Seriously, don't ever try to look nice AND travel. Just give up. Fellow parents that have DONE the "No Don't Smear That There!" Tango won't judge you. I promise.

I get the kid BACK into her (newly cleaned) stroller and realize that both her sippy AND snack cup are empty.

Tip #9: Bring extra everything.

Refilled both cups. Took a deep breath. And started walking. AGAIN. And I'm not ashamed to admit, I cried a bit on that walk back into the park. I only had about a dozen wipes left out of the ENTIRE TUB I had brought with me. I don't even know what I'm going to do if she decides to let fly again. AND I have a three hour drive home ahead of me. Which even at the point I was at, shaking and crying, I knew I couldn't leave just then. I HAD TO CALM DOWN and...

Tip #10: Feed YOURSELF.

Self explanatory. I was fucking hungry. At this point it was almost two in the goddamn afternoon.

Tip #11: FEED YOURSELF AND SIT DOWN. Again, you are no use to your baby dead.

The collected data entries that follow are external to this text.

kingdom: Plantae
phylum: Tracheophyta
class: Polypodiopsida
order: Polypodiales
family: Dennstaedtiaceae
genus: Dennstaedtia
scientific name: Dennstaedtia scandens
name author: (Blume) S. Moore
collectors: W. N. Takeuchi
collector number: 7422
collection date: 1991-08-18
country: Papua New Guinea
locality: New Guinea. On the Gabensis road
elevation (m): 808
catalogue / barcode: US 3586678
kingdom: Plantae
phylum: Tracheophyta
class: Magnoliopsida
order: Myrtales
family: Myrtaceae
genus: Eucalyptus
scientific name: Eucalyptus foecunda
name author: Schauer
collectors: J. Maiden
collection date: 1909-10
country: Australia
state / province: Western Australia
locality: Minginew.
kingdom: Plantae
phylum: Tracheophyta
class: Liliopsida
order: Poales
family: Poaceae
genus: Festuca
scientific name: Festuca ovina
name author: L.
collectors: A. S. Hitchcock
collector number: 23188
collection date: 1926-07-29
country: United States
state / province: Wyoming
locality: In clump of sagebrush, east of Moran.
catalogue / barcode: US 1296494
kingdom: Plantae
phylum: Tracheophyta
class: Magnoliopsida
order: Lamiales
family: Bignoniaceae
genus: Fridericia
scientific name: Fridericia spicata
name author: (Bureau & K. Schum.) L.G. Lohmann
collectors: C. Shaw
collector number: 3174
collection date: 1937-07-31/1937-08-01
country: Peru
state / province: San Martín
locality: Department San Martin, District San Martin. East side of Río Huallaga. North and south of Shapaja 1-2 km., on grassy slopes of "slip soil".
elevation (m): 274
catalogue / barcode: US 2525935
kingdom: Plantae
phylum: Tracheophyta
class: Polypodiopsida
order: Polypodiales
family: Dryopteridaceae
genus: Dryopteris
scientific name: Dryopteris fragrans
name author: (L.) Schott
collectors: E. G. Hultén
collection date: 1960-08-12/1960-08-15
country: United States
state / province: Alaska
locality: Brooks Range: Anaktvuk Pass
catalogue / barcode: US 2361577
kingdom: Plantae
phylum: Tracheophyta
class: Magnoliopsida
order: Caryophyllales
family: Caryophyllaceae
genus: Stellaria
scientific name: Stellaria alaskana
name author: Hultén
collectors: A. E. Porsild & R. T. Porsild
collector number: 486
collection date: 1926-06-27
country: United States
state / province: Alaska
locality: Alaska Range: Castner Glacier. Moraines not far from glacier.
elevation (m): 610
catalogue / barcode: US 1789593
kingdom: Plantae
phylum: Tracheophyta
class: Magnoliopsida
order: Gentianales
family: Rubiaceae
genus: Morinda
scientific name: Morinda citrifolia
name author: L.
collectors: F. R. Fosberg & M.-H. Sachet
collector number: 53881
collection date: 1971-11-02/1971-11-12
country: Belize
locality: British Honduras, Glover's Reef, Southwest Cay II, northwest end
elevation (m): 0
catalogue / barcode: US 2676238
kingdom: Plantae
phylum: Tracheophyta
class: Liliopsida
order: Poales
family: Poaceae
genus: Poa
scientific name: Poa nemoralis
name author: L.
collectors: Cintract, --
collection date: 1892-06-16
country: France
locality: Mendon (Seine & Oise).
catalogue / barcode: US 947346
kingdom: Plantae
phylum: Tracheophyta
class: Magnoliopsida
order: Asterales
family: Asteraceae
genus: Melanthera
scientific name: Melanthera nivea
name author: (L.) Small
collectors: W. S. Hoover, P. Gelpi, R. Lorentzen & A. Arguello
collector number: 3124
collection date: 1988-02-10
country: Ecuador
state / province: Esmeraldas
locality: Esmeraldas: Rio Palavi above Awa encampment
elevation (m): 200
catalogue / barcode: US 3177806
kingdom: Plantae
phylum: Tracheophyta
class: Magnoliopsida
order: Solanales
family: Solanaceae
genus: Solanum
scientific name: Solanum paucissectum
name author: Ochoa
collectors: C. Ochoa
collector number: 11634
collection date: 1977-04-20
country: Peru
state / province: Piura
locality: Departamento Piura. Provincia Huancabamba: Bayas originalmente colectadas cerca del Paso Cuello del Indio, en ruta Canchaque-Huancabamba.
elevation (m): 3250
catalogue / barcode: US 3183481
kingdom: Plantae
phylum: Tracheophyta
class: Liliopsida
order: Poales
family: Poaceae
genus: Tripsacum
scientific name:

About this point in the program I was finally at the "fuck all y'all" stage and sat my happy ass down for two hours eating and watching shows.

It was fucking brilliant.

And believe it or not, my day got better from that point. Who knew??

But a few more little tidbits.

Tip #12: If outside, bring a blanket.

Because eventually, and who can really blame them, your bundle of love is going to want OUT OF THAT STROLLER ZOMFG NOW!! Tip #9 comes in handy right about now when you make a small picnic out of snacks.

Tip #13: Find a way to bring them down a notch.

I did this by listening to a group singing Italian chamber music.

Tip #14: When it comes to long drives, take turns. Oh shifts.

I could not do this. I had a three hour drive home with a screaming child in the backseat on my own. Which leads me to the last tip...

Tip #15: Travel with reinforcements.

Now this list is in no way written in stone. Maybe you have a wonderful child that doesn't shatter the earth's core when they fart. If you do, please don't tell me, I don't want to know about it.

All in all, the day trip for me personally was pretty horrible. I didn't get home until after 11 and at that point I just wanted to sleep, cry and die all the same time. The last 20 minutes of the drive I had to talk to myself to keep myself awake.

And I honestly think that if I would have had another set of hands to help with things like the extreme shit wrangling, I would have been in a better mood.

Though you know what the REAL kick to the pants was?

The kid had a great goddamn time and sacked out smiling when we finally got home.


Tip #16: Try to have a good time. And if that fails, just drink. Heavily.